BEING THERE FOR YOURSELF // #WEDNESDAYWISDOM
Because, let’s face it: At the end of the day, the only person you can really count on is yourself.
Sure, we all have friends and family member who are there to support us; but that support isn’t guaranteed or unlimited. They have a life and other people they need to be there for. So that means that the majority of the time, you’re going to have to be there for yourself (whether you like it or not). I’m sure most people are already well aware of this, but it just sort of hit me all of a sudden a few days ago. I’m going to be turning 23 in less than a week. My life is FAR from perfect. I’ve seen my fair share of people come into my life, make a difference, and then walk right back out. I’ve had friendships come and go. Yet, the only really take away from it all was this: be there for yourself. be there when it counts, when it feels like no one else understands or gets what you’re going through.
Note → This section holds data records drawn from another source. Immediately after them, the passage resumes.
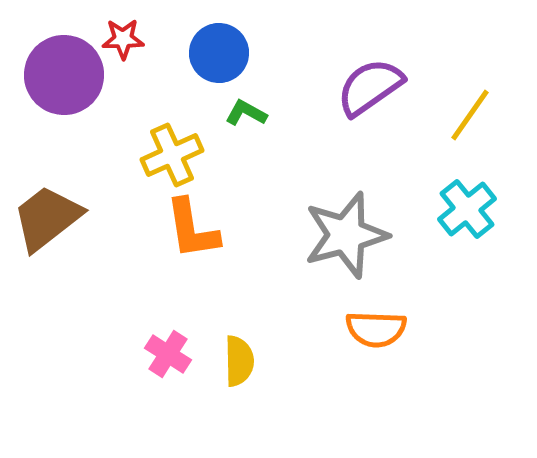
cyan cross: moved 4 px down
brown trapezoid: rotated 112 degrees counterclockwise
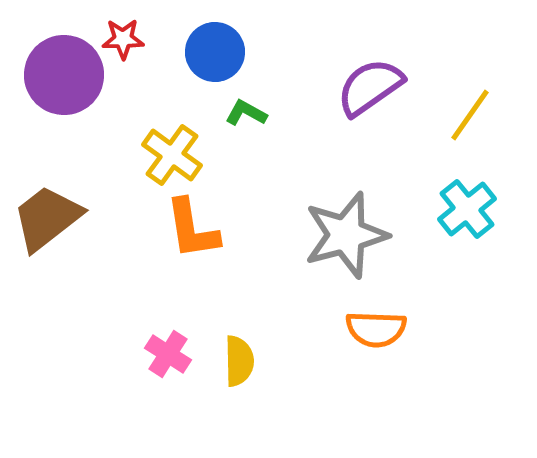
blue circle: moved 4 px left, 1 px up
yellow cross: rotated 30 degrees counterclockwise
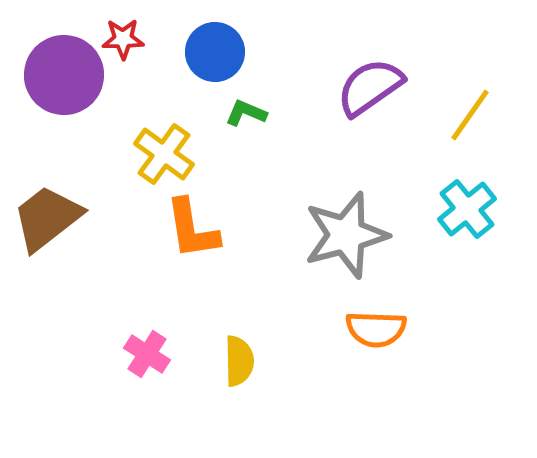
green L-shape: rotated 6 degrees counterclockwise
yellow cross: moved 8 px left, 1 px up
pink cross: moved 21 px left
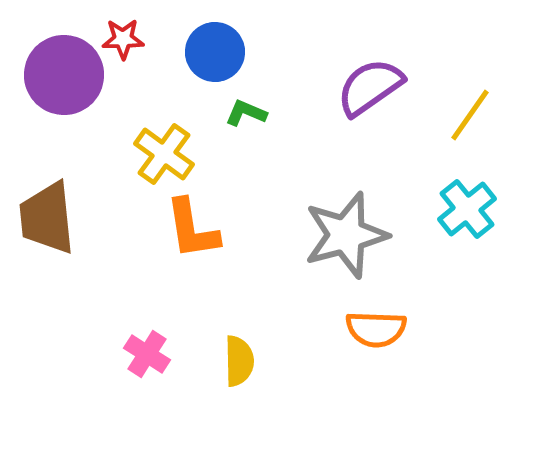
brown trapezoid: rotated 58 degrees counterclockwise
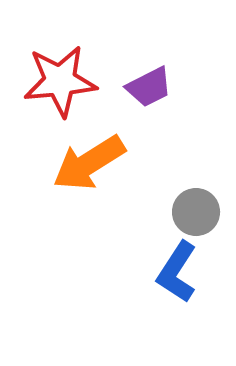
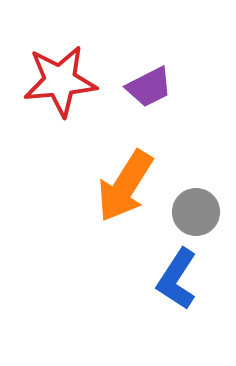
orange arrow: moved 36 px right, 23 px down; rotated 26 degrees counterclockwise
blue L-shape: moved 7 px down
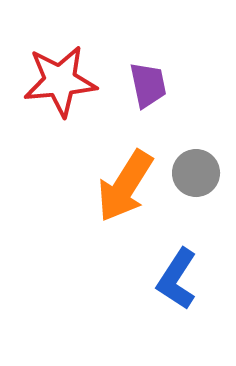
purple trapezoid: moved 1 px left, 2 px up; rotated 75 degrees counterclockwise
gray circle: moved 39 px up
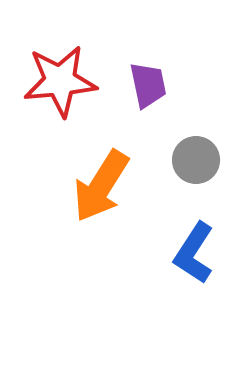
gray circle: moved 13 px up
orange arrow: moved 24 px left
blue L-shape: moved 17 px right, 26 px up
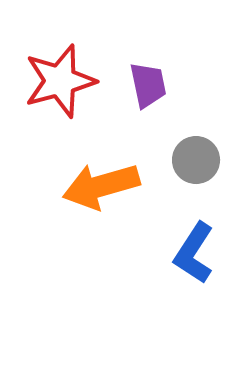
red star: rotated 10 degrees counterclockwise
orange arrow: rotated 42 degrees clockwise
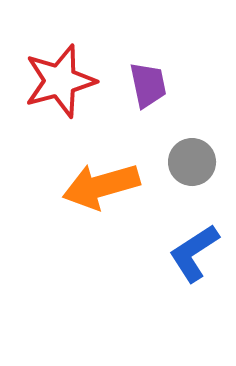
gray circle: moved 4 px left, 2 px down
blue L-shape: rotated 24 degrees clockwise
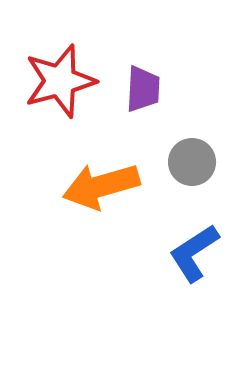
purple trapezoid: moved 5 px left, 4 px down; rotated 15 degrees clockwise
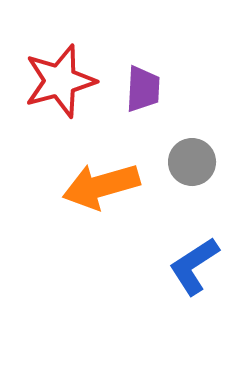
blue L-shape: moved 13 px down
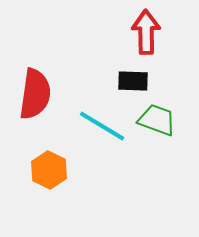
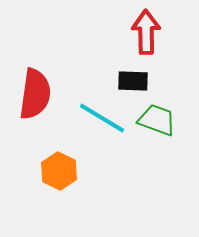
cyan line: moved 8 px up
orange hexagon: moved 10 px right, 1 px down
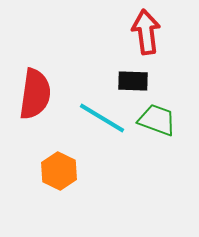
red arrow: rotated 6 degrees counterclockwise
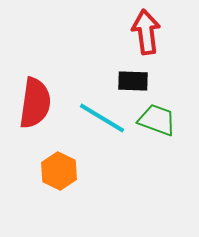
red semicircle: moved 9 px down
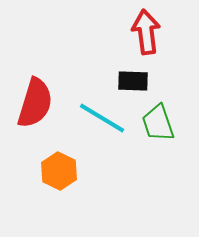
red semicircle: rotated 9 degrees clockwise
green trapezoid: moved 1 px right, 3 px down; rotated 129 degrees counterclockwise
On Tuesday, being there for myself, meant committing to running 6 miles. And, even scarier, to working out 5 days in a row this week. It was a pretty lofty goal to set, but I knew I was up to the challenge. In fact, I was able to shave a whole minute and half off my last 6 mile run time. I should have been on cloud nine, happy and proud beyond what can be expressed in words on this blog. And, for awhile at least, I was. It didn’t hit me until later in the day just how this whole upcoming birthday things was affecting me emotionally. So much has happened during my 22nd year on this earth: a lot of changes, both good and bad. But, all I can seem to focus on is the people who aren’t in my life for the tears and the triumphs.
What makes it even harder to process, is the fact that they aren’t here, because they simply don’t want to be.
There was no big confrontation or fight. No life altering circumstances that forced them out of my life. Just, the simple opening and shutting of a door. No formal goodbye or exchange of parting words. Just the slow, and gradual realization that for whatever reasons I wasn’t good enough to be in there life. That I wasn’t worth there time or effort. In this instance, being there for myself entailed giving myself permission to miss those people. Permission to wish they were still an integral part of my life, and around to talk to about virtually anything. On the flip side, I also had to remind myself I don’t want or need anyone in my life who isn’t 100% committed to making a positive impact.
Through all the tears and emotional breakdowns I came to the conclusion that I’ll probably never stop missing them, wishing they were there for every moment big and small. At the same time I found strength in knowing that I’m finally in place where I’m no longer afraid to let new people into my life. That I’m actually able to tear down some of the emotional and social walls that I spent so much time building up last year. On top of that, I’m finally able to see that the only person who can truly celebrate and appreciate all my victories is myself. And, that’s something I intend on doing a lot more often in the future.
This morning is a prime example. I didn’t want to get up at 4 a.m. to hit the gym by 4:45, even though this is only day 2 of my 5 day gym stretch. But, I did it and was able to get in a really fast 3 mile run. During that run, I was also able to somehow convince myself that whenever I’m finally able to run outside again everything will be okay. There won’t be any nasty falls or injuries or over-training. It will just be me, the pavement, and my music. And, that’s all you really need for the perfect run.